Under the mononym L'Rain, Taja Cheek records and performs music rooted in r&b, jazz, noise, and pop, using voice memos and manipulated samples as inspiration and source material. Cheek has toured internationally with her band in support of her second album, Fatigue, the Wire’s #1 album of 2021, and the #2 album in Pitchfork’s year end list. Her most recent album, I Killed Your Dog, also earned praise from outlets including The New York Times, NPR, The New Yorker, and Artforum, among many others, and she has been featured on the cover of The Wire and Paste’s last digital issue of 2023. A frequent collaborator, she has worked with artists including Helado Negro; Okay, Kaya; Naama Tsabar; and Kevin Beasley.
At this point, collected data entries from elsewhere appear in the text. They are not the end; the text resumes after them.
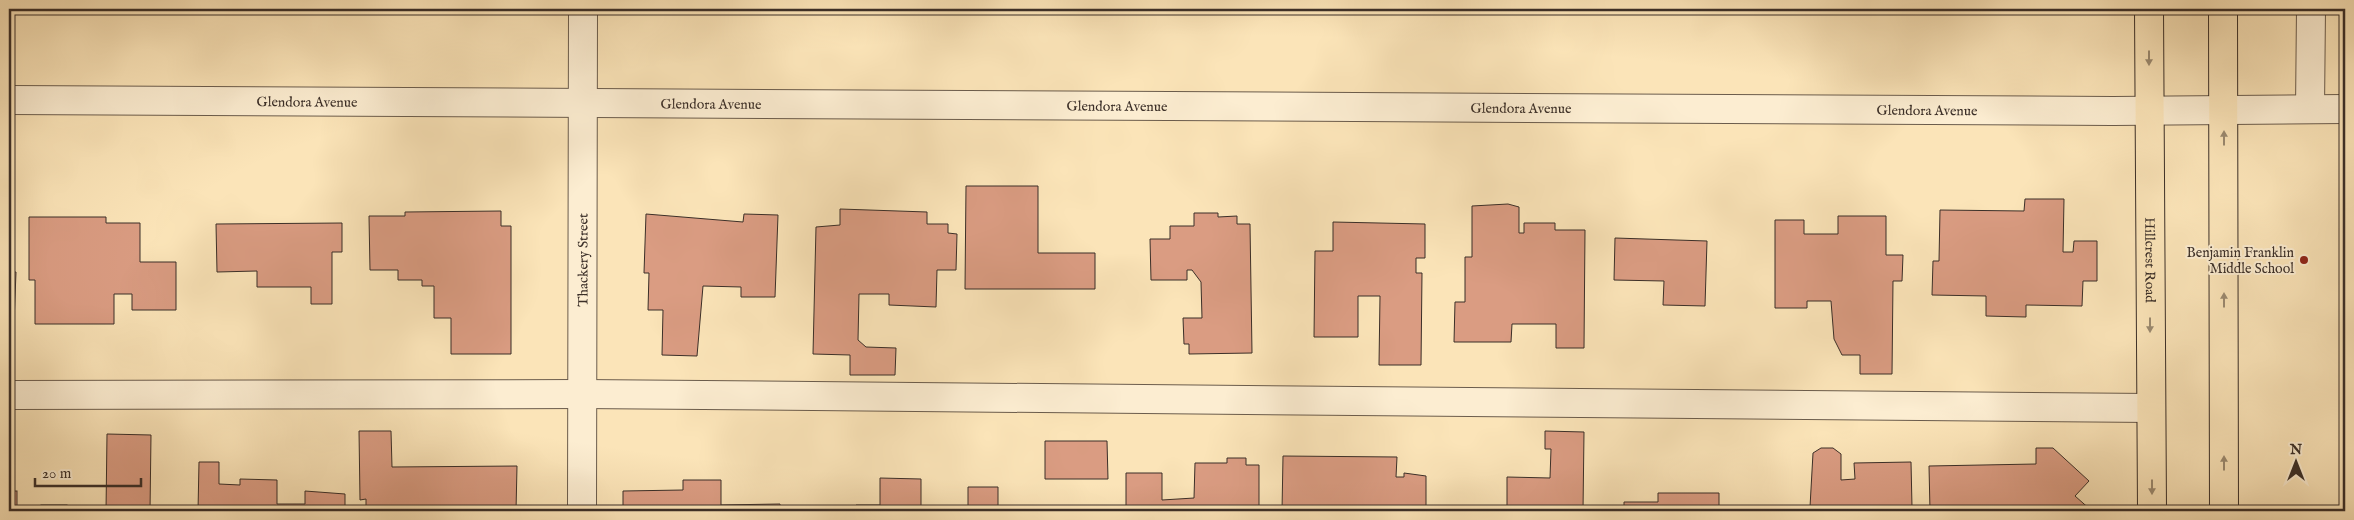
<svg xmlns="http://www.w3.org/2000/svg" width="2354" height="520" viewBox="0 0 2354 520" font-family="'IM FELL English',serif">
  <rect width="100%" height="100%" fill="#fbe4b8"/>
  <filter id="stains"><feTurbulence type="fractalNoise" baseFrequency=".004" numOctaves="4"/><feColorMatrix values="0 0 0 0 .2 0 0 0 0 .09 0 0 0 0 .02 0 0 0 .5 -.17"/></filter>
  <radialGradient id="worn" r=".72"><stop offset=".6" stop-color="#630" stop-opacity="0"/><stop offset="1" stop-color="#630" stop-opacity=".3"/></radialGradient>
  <g fill="#da9c82" stroke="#3b2f28">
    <polygon points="966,186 1038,186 1038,253 1095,253 1095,289 965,289"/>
    <polygon points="2025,199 2064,199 2063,252 2073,252 2074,241 2097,241 2097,281 2083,281 2082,306 2026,305 2026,317 1986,316 1986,296 1932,295 1933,261 1939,261 1940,210 2024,211"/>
    <polygon points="1508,204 1519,207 1519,233 1524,233 1524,223 1555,223 1555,230 1585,230 1584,348 1556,348 1556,324 1512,324 1511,342 1454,342 1455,302 1465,302 1465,257 1472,257 1472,206"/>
    <polygon points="840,209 927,212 927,224 948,224 948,233 957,234 956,270 937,270 936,307 889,305 889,294 859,294 858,340 866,347 896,348 895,375 850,375 850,355 813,354 816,227 840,225"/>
    <polygon points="501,211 501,226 511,226 511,354 451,354 451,318 434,318 434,286 422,286 422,280 398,280 398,270 370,270 369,216 405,216 405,212"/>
    <polygon points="1194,213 1218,213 1218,217 1237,216 1237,224 1250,224 1252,353 1189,354 1189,344 1184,344 1183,318 1202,318 1201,282 1192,270 1187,270 1187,280 1151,280 1150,239 1170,239 1170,226 1194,226"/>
    <polygon points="646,214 743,222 744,214 778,215 775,297 741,297 741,287 703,286 697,356 662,355 663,310 648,310 649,273 644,273"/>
    <polygon points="1838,216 1886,216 1886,255 1903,255 1902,281 1893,281 1892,374 1860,374 1860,355 1842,355 1834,339 1831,301 1807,301 1807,308 1775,308 1775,220 1804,220 1804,234 1838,234"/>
    <polygon points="29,217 106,217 106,223 140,223 140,262 176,262 176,310 132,310 132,294 114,294 114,324 35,324 35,280 29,280"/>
    <polygon points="1333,222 1425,224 1425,258 1416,258 1416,273 1422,273 1421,365 1379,365 1380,296 1358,296 1358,337 1314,337 1315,251 1333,251"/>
    <polygon points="342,223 342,252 332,252 332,304 311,304 311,287 257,287 257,271 217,272 216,224"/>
    <polygon points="1615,238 1707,241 1705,306 1663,305 1664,281 1614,280"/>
    <polygon points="9,272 16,272 14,323 9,322"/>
    <polygon points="359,431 391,431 392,467 517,466 516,511 366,511 366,499 360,500"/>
    <polygon points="1545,431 1584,432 1583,511 1441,511 1441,506 1507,507 1507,477 1550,478 1551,449 1545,449"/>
    <polygon points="107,434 151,435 150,511 106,511"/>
    <polygon points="1045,441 1107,441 1108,479 1045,479"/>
    <polygon points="1821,448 1833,448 1841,454 1841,480 1855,479 1854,463 1911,462 1912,507 1872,509 1872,511 1766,511 1766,509 1810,507 1813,453"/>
    <polygon points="2036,448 2053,448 2089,481 2075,496 2092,511 1930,511 1929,466 2036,464"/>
    <polygon points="1283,456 1397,457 1396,477 1404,477 1404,473 1426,476 1426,511 1282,511"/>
    <polygon points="1227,458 1246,458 1246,465 1259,465 1259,511 1126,511 1126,473 1162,473 1162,500 1194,498 1195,463 1227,463"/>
    <polygon points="199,462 219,462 219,484 240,485 240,479 277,480 277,504 305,504 305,491 345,494 345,511 198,511"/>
    <polygon points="880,478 921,479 921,511 856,511 856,505 880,505"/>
    <polygon points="683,480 721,480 721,505 780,504 780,511 623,511 623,491 683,490"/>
    <polygon points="968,487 998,487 998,507 1064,507 1064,511 968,511"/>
    <rect x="9" y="491" width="8" height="20"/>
    <polygon points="1658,493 1719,493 1719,511 1624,511 1624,502 1658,502"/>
    <rect x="41" y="505" width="26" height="6"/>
  </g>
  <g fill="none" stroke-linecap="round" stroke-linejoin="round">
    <g stroke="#6b5c4c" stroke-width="30">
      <g id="minor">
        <path id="s1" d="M9,100L2113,111L2345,109"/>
        <polyline points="2310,109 2311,9"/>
        <polyline points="9,395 582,394 2151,408"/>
        <path id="s2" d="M582,511L583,9"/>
      </g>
    </g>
    <g stroke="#3b2f28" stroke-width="30">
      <g id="major">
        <path id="s3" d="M2149,9L2152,511"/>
        <polyline points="2223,9 2224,511"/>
      </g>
    </g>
    <use href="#minor" stroke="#fcedd1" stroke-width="28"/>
    <use href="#major" stroke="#fbe4b8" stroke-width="28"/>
  </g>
  <defs><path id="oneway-solid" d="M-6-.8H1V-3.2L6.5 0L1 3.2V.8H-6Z" transform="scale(1.25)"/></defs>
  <g fill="#9b8a70">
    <use href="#oneway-solid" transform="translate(2149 58) rotate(90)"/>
    <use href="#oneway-solid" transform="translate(2224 138) rotate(-90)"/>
    <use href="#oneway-solid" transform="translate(2224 300) rotate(-90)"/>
    <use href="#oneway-solid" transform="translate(2150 325) rotate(90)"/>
    <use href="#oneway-solid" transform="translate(2224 463) rotate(-90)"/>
    <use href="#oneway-solid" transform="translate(2152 487) rotate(90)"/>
  </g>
  <circle fill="#8f2418" stroke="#fcedd1" stroke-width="2" cx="2304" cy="260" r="5"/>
  <g text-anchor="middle" stroke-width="4" stroke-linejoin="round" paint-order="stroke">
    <g font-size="14" fill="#3b2f28" stroke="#fcedd1">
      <text dy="5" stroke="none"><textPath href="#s1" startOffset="298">Glendora Avenue</textPath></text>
      <text dy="5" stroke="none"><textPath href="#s1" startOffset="702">Glendora Avenue</textPath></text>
      <text dy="5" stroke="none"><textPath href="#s1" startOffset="1108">Glendora Avenue</textPath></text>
      <text dy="5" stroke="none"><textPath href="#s1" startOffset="1512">Glendora Avenue</textPath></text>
      <text dy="5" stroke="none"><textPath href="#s1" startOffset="1918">Glendora Avenue</textPath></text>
      <text dy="5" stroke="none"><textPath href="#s2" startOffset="251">Thackery Street</textPath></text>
      <text dy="5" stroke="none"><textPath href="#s3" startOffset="251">Hillcrest Road</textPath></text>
    </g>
    <g font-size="14" fill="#3b2f28" stroke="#fcedd1" text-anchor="end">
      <text x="2294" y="257">Benjamin Franklin<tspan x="2294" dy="16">Middle School</tspan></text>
    </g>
  </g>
  <rect width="2354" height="520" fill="none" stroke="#fbe4b8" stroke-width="30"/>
  <rect x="10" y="10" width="2334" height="500" fill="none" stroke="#3b2f28" stroke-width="2.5"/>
  <rect x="15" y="15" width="2324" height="490" fill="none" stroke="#3b2f28"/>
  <g transform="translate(2296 462)" stroke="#fcedd1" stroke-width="4" paint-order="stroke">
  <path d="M0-4L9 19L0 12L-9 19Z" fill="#3b2f28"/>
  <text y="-8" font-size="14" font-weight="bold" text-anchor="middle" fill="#3b2f28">N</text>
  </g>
  <path d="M35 478v8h106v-8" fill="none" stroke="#3b2f28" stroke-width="2.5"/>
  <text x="42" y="478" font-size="15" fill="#3b2f28" stroke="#fcedd1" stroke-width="4" paint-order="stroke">20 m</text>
  <rect width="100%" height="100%" filter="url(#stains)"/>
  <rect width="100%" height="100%" fill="url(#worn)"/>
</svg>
She has also toured with and opened for musicians including Animal Collective, Moses Sumney, Sharon Van Etten, Brittany Howard, Deerhunter, and Big Thief. In addition to her work as an artist, Cheek is a curator. As an Associate Curator at Large, she led performance programs at MoMA PS1. Prior, she worked closely with artists to realize projects at institutions including Creative Time and The High Line. She co-founded a DIY rehearsal and performance space in her neighborhood that primarily supports experimental music. Cheek is currently a guest curator for the upcoming Whitney Biennial.